> CONSEGNA
Cita fedelmente la parte dell'articolo sul tè indiano che parte dalle parole "Ed è proprio" e si ferma dopo le parole "il tè in India.".

> ESTRATTO
= = = = = = =
India: produttore di tè-Parte 2
Siete curiosi di conoscere le altre zone di questo affascinante angolo di mondo che dominano il panorama internazionale del tè?

Ci eravamo lasciati nello scorso articolo proprio sul più bello e, come promesso, eccomi qui per proseguire con voi il viaggio alla scoperta delle principali zone di produzione di tè in India.
Nella prima parte dell’articolo abbiamo fatto un passo indietro di circa due secoli per approfondire la diffusione della coltivazione della Camellia Sinensis e abbiamo conosciuto il Darjeeling, considerato lo Champagne del tè indiano. Siete curiosi di conoscere le altre zone di questo affascinante angolo di mondo che dominano il panorama internazionale del tè?
ASSAM
Storia e sapore dei tè della più vasta regione di produzione indiana.
Il nome Assam deriva dalla tribù Ahom che invase la valle del Brahmaputra nel XIII secolo ma è anche plausibile che sia stato il paesaggio delle pianure basse e ampie a ispirare la denominazione di questa regione perché, nella lingua nativa, la parola Ha-com significa “basso” o “terra piatta e pianeggiante”. Queste vaste pianure alluvionali, che si sviluppano lungo entrambe le rive del fiume Brahmaputra, un clima caldo e molto umido, unito a forti rovesci di pioggia, hanno reso oggi l’Assam la seconda regione produttrice di tè al mondo dopo la Cina. Nella precedente parte dell’articolo, abbiamo già visto come, nella prima metà del 1800, la dimostrazione che in questa terra fosse possibile produrre il tè provocò un’istantanea euforia da parte degli investitori britannici.
La Compagnia delle Indie Orientali affidò i propri giardini sperimentali a società private. La prima di queste, la Assam Company, fu inaugurata il 12 febbraio 1839 e i direttori assunsero immediatamente Charles Bruce come sovrintendente della divisione settentrionale delle piantagioni di tè della compagnia e impiegarono lavoratori assamesi e cinesi per disboscare la giungla e costruire capanne e magazzini.
Ed è proprio in questo momento storico, che avvenne una delle più grandi imprese di spionaggio “industriale”. Gli investitori si resero conto fin da subito che erano necessari più semi per sviluppare una produzione su larga scala. Fu così che nel 1847 Robert Fortune fu assunto dalla Horticultural Society per recarsi in Cina a sottrarre semi e giovani piantine della Camellia Sinensis. Si travestì con abiti cinesi, imparò il mandarino, raccolse circa 13.000 semi di tè e reclutò lavoratori cinesi per insegnare agli inglesi come produrre il tè in India.
= = = = = = =
(Voci di dati raccolte)
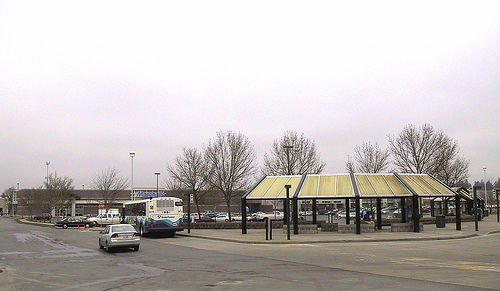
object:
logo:
[164, 211, 168, 214]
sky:
[0, 0, 499, 192]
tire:
[62, 224, 67, 229]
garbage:
[435, 215, 445, 228]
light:
[154, 172, 161, 197]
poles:
[15, 150, 192, 234]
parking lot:
[50, 186, 483, 224]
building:
[0, 187, 500, 217]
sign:
[190, 194, 194, 204]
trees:
[15, 124, 500, 224]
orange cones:
[77, 224, 86, 230]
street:
[0, 213, 500, 290]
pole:
[241, 198, 247, 234]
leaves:
[199, 130, 252, 192]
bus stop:
[241, 172, 500, 239]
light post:
[128, 151, 136, 201]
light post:
[151, 169, 163, 194]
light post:
[42, 160, 56, 197]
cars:
[54, 197, 184, 252]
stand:
[241, 172, 460, 201]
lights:
[151, 218, 183, 227]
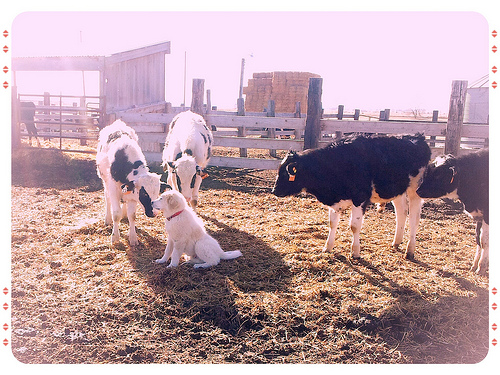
= = = = = = =
> SPAZIO RISPOSTA
Ed è proprio in questo momento storico, che avvenne una delle più grandi imprese di spionaggio “industriale”. Gli investitori si resero conto fin da subito che erano necessari più semi per sviluppare una produzione su larga scala. Fu così che nel 1847 Robert Fortune fu assunto dalla Horticultural Society per recarsi in Cina a sottrarre semi e giovani piantine della Camellia Sinensis. Si travestì con abiti cinesi, imparò il mandarino, raccolse circa 13.000 semi di tè e reclutò lavoratori cinesi per insegnare agli inglesi come produrre il tè in India.